Task requirements ::
When you write out the listing, keep every word as it stands and drop the pictures.
··· Material to process
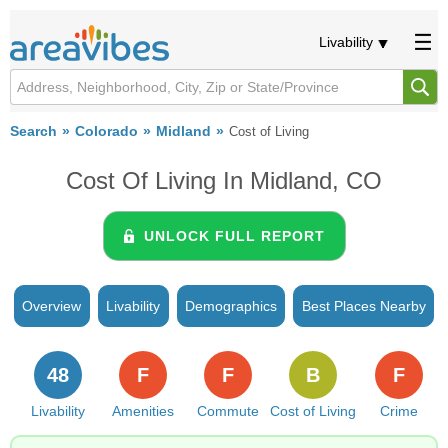
Livability
Search
Colorado
Midland
Cost of Living
Cost Of Living In Midland, CO
UNLOCK FULL REPORT
Overview
Livability
Demographics
Best Places Nearby
48
F
F
B
F
Livability
Amenities
Commute
Cost of Living
Crime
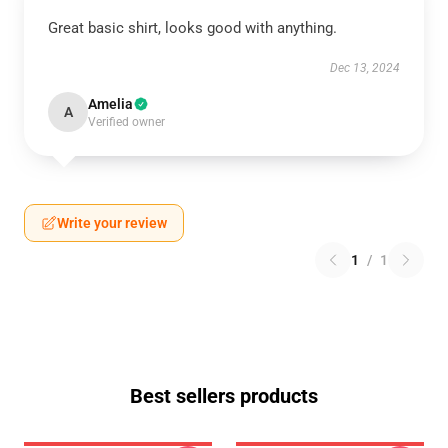
Great basic shirt, looks good with anything.
Dec 13, 2024
Amelia
A
Verified owner
Write your review
1
/
1
Best sellers products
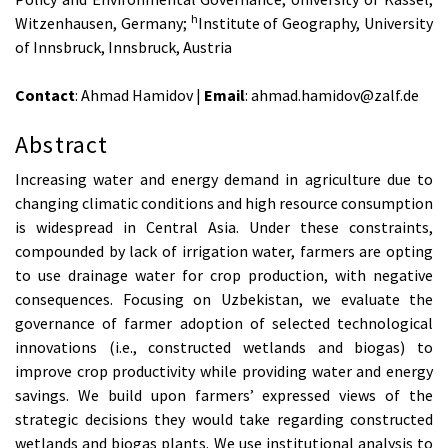
h
Witzenhausen, Germany;
Institute of Geography, University
of Innsbruck, Innsbruck, Austria
Contact
: Ahmad Hamidov |
Email
: ahmad.hamidov@zalf.de
Abstract
Increasing water and energy demand in agriculture due to
changing climatic conditions and high resource consumption
is widespread in Central Asia. Under these constraints,
compounded by lack of irrigation water, farmers are opting
to use drainage water for crop production, with negative
consequences. Focusing on Uzbekistan, we evaluate the
governance of farmer adoption of selected technological
innovations (i.e., constructed wetlands and biogas) to
improve crop productivity while providing water and energy
savings. We build upon farmers’ expressed views of the
strategic decisions they would take regarding constructed
wetlands and biogas plants. We use institutional analysis to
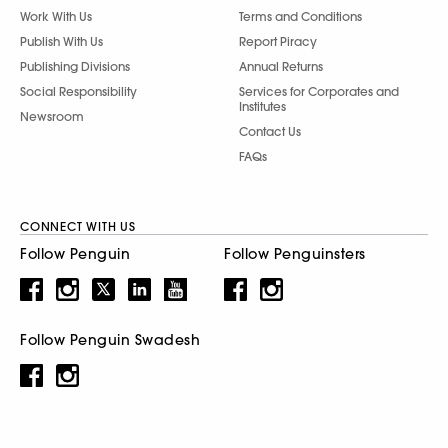
Work With Us
Terms and Conditions
Publish With Us
Report Piracy
Publishing Divisions
Annual Returns
Social Responsibility
Services for Corporates and
Institutes
Newsroom
Contact Us
FAQs
CONNECT WITH US
Follow Penguin
Follow Penguinsters
Follow Penguin Swadesh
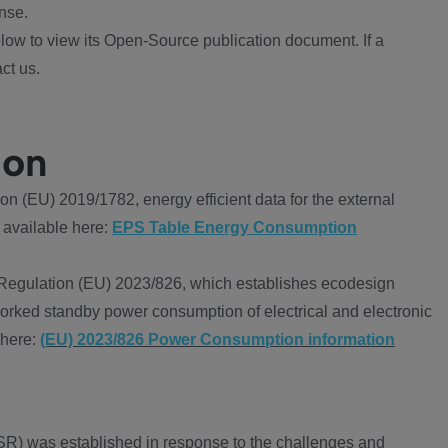
nse.
ow to view its Open-Source publication document. If a
ct us.
ion
 (EU) 2019/1782, energy efficient data for the external
 available here:
EPS Table Energy Consumption
Regulation (EU) 2023/826, which establishes ecodesign
worked standby power consumption of electrical and electronic
 here:
(EU) 2023/826 Power Consumption information
R) was established in response to the challenges and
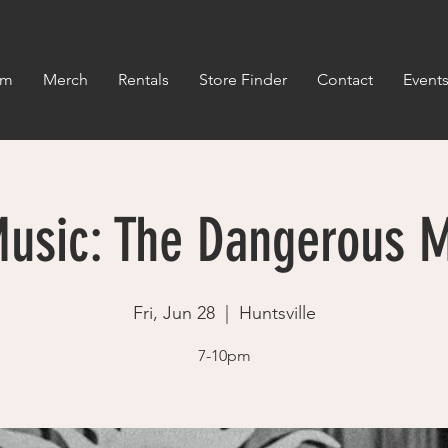
om
Merch
Rentals
Store Finder
Contact
Event
Music: The Dangerous 
Fri, Jun 28
  |  
Huntsville
7-10pm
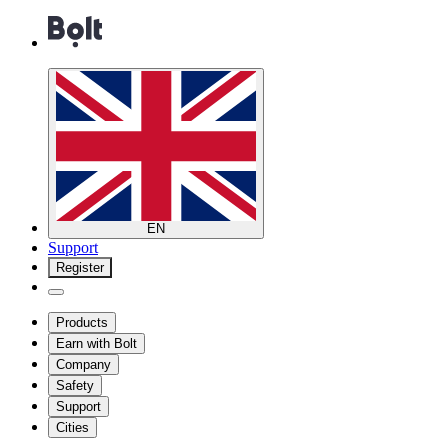
EN
Support
Register
Products
Earn with Bolt
Company
Safety
Support
Cities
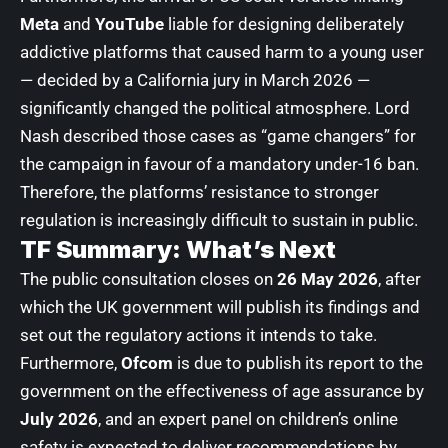
Meta
and
YouTube
liable for designing deliberately
addictive platforms that caused harm to a young user
— decided by a California jury in March 2026 —
significantly changed the political atmosphere. Lord
Nash described those cases as “game changers” for
the campaign in favour of a mandatory under-16 ban.
Therefore, the platforms’ resistance to stronger
regulation is increasingly difficult to sustain in public.
TF Summary: What’s Next
The public consultation closes on
26 May 2026
, after
which the UK government will publish its findings and
set out the regulatory actions it intends to take.
Furthermore,
Ofcom
is due to publish its report to the
government on the effectiveness of age assurance by
July 2026
, and an expert panel on children’s online
safety is expected to deliver recommendations by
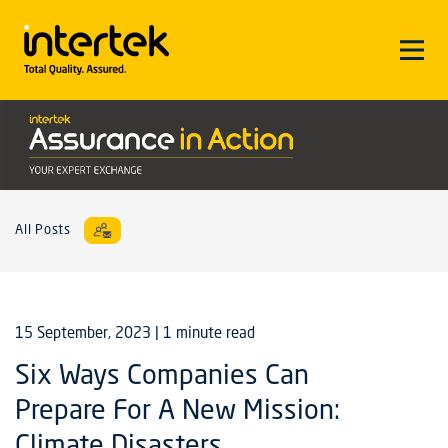
All Posts
15 September, 2023
| 1 minute read
Six Ways Companies Can
Prepare For A New Mission:
Climate Disasters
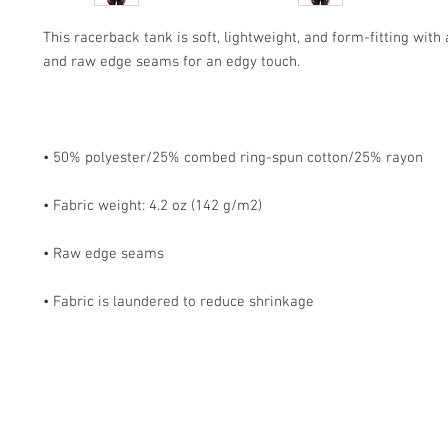
This racerback tank is soft, lightweight, and form-fitting with a
• Fabric is laundered to reduce shrinkage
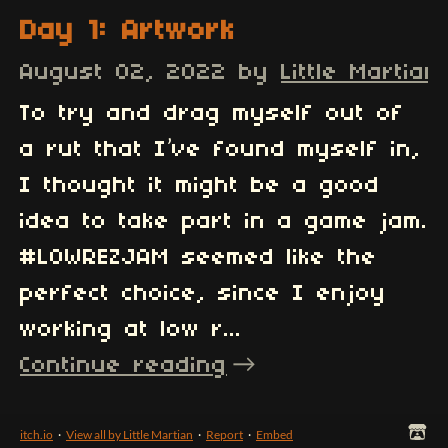
Day 1: Artwork
August 02, 2022
by
Little Martian
To try and drag myself out of
a rut that I’ve found myself in,
I thought it might be a good
idea to take part in a game jam.
#LOWREZJAM seemed like the
perfect choice, since I enjoy
working at low r...
Continue reading
itch.io
·
View all by Little Martian
·
Report
·
Embed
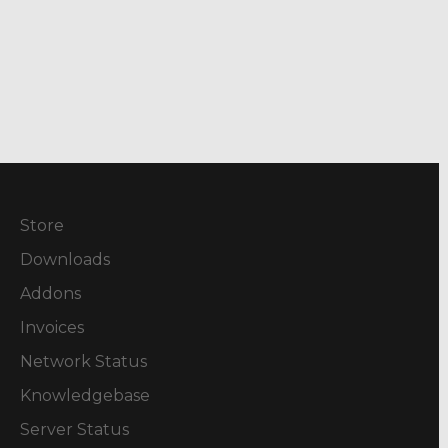
Store
Downloads
Addons
Invoices
Network Status
Knowledgebase
Server Status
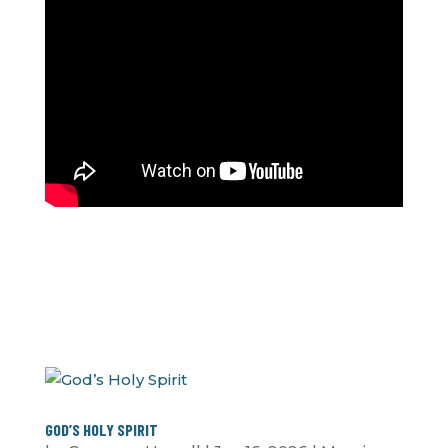
GOD’S HOLY SPIRIT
······
Task result ::
Livability
Search
Colorado
Midland
Cost of Living
Cost Of Living In Midland, CO
UNLOCK FULL REPORT
Overview
Livability
Demographics
Best Places Nearby
48
F
F
B
F
Livability
Amenities
Commute
Cost of Living
Crime
Great basic shirt, looks good with anything.
Dec 13, 2024
Amelia
A
Verified owner
Write your review
1
/
1
Best sellers products
h
Witzenhausen, Germany;
Institute of Geography, University
of Innsbruck, Innsbruck, Austria
Contact
: Ahmad Hamidov |
Email
: ahmad.hamidov@zalf.de
Abstract
Increasing water and energy demand in agriculture due to
changing climatic conditions and high resource consumption
is widespread in Central Asia. Under these constraints,
compounded by lack of irrigation water, farmers are opting
to use drainage water for crop production, with negative
consequences. Focusing on Uzbekistan, we evaluate the
governance of farmer adoption of selected technological
innovations (i.e., constructed wetlands and biogas) to
improve crop productivity while providing water and energy
savings. We build upon farmers’ expressed views of the
strategic decisions they would take regarding constructed
wetlands and biogas plants. We use institutional analysis to
Work With Us
Terms and Conditions
Publish With Us
Report Piracy
Publishing Divisions
Annual Returns
Social Responsibility
Services for Corporates and
Institutes
Newsroom
Contact Us
FAQs
CONNECT WITH US
Follow Penguin
Follow Penguinsters
Follow Penguin Swadesh
nse.
ow to view its Open-Source publication document. If a
ct us.
ion
 (EU) 2019/1782, energy efficient data for the external
 available here:
EPS Table Energy Consumption
Regulation (EU) 2023/826, which establishes ecodesign
worked standby power consumption of electrical and electronic
 here:
(EU) 2023/826 Power Consumption information
R) was established in response to the challenges and
om
Merch
Rentals
Store Finder
Contact
Event
Music: The Dangerous 
Fri, Jun 28
  |  
Huntsville
7-10pm
EN
Support
Register
Products
Earn with Bolt
Company
Safety
Support
Cities
Meta
and
YouTube
liable for designing deliberately
addictive platforms that caused harm to a young user
— decided by a California jury in March 2026 —
significantly changed the political atmosphere. Lord
Nash described those cases as “game changers” for
the campaign in favour of a mandatory under-16 ban.
Therefore, the platforms’ resistance to stronger
regulation is increasingly difficult to sustain in public.
TF Summary: What’s Next
The public consultation closes on
26 May 2026
, after
which the UK government will publish its findings and
set out the regulatory actions it intends to take.
Furthermore,
Ofcom
is due to publish its report to the
government on the effectiveness of age assurance by
July 2026
, and an expert panel on children’s online
safety is expected to deliver recommendations by
All Posts
15 September, 2023
| 1 minute read
Six Ways Companies Can
Prepare For A New Mission:
Climate Disasters
This racerback tank is soft, lightweight, and form-fitting with a
• Fabric is laundered to reduce shrinkage
Day 1: Artwork
August 02, 2022
by
Little Martian
To try and drag myself out of
a rut that I’ve found myself in,
I thought it might be a good
idea to take part in a game jam.
#LOWREZJAM seemed like the
perfect choice, since I enjoy
working at low r...
Continue reading
itch.io
·
View all by Little Martian
·
Report
·
Embed
Store
Downloads
Addons
Invoices
Network Status
Knowledgebase
Server Status
GOD’S HOLY SPIRIT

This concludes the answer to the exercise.